山で些細な異変が起こればすぐ下りるべし

鉈

 

これは、婆ちゃんから聞いた話。

 

婆ちゃんが子供の頃は、家にガスも電気も水道も通ってなく、まるで昔話のように山へ柴刈りに行っていたそうだ。※柴刈りとは、里山などに生える細い雑木刈り取ること。
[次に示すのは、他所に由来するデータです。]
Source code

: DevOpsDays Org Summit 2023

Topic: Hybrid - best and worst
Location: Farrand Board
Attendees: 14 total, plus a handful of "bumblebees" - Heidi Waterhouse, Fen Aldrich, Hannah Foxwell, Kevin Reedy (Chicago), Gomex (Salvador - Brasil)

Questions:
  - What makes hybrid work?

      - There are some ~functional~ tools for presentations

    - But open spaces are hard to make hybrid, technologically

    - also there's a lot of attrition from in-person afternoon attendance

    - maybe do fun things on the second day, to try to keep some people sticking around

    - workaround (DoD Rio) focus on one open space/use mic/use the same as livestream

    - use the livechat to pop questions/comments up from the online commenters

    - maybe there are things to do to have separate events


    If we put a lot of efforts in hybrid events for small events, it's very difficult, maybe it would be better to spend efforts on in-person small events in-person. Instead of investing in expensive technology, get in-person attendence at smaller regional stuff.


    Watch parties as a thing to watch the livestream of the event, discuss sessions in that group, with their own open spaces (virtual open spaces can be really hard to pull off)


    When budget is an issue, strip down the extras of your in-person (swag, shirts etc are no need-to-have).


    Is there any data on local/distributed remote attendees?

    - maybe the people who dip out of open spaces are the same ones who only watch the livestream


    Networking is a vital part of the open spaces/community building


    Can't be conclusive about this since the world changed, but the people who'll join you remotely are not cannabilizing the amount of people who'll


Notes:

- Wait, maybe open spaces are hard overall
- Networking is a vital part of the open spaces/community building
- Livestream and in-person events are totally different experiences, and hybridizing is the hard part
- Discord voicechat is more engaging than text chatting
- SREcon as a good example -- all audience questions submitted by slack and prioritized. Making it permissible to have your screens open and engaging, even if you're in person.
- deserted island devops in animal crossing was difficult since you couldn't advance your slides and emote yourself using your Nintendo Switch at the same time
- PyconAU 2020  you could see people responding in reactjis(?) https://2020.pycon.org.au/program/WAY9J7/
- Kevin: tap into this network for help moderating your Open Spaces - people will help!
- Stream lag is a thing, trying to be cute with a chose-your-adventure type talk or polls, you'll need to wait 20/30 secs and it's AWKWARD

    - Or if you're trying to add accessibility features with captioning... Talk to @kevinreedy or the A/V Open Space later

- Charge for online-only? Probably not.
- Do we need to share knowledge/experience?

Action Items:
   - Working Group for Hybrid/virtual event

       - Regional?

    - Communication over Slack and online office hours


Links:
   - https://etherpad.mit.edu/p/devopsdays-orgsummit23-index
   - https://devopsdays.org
ちなみに芝刈りは、芝生などのイネ科の多年草を刈り取ること。

 

ある日、柴刈りに行った婆ちゃんの爺さんが、いくらもしないうちに青い顔をして帰ってきた。

 

勝手口の外から婆ちゃんの母を呼び、自分に塩をかけさせて、一升瓶を下げて再び出て行った。

 

そして、翌日になって帰ってきた。

 

後年になって聞いた話だと、山に着いた爺さんは、昼飯を枝に掛けて柴を刈っていたという。

 

刈っては弁当を掛けてある樹の側に持って行く。

 

そうして何度目かの時に、集めた柴の上に“食い物が置いてあった”と。

 

もちろん、爺さんの弁当ではない。

 

それで慌てて山を下りた。

 

そのまま家に戻っても中には入らず、嫁に塩で清めさせて、酒を下げて神社へ向かった。

 

神主にお祓いを頼み、一晩中、堂守をしていたという。

 

その話を聞いた時、私は率直に「それだけ?」と思った。

 

婆ちゃんに言わせると、“山は里とは違うから、一寸したことでも大事になる”のだとか。

 

なので、ほんの少しの異変があれば、すぐにでも山を下りた方が良いとのこと。

 

婆ちゃん曰く、爺さんに何事もなかったのは、すぐに山を下りてお祓いをしてもらったからだそうだ。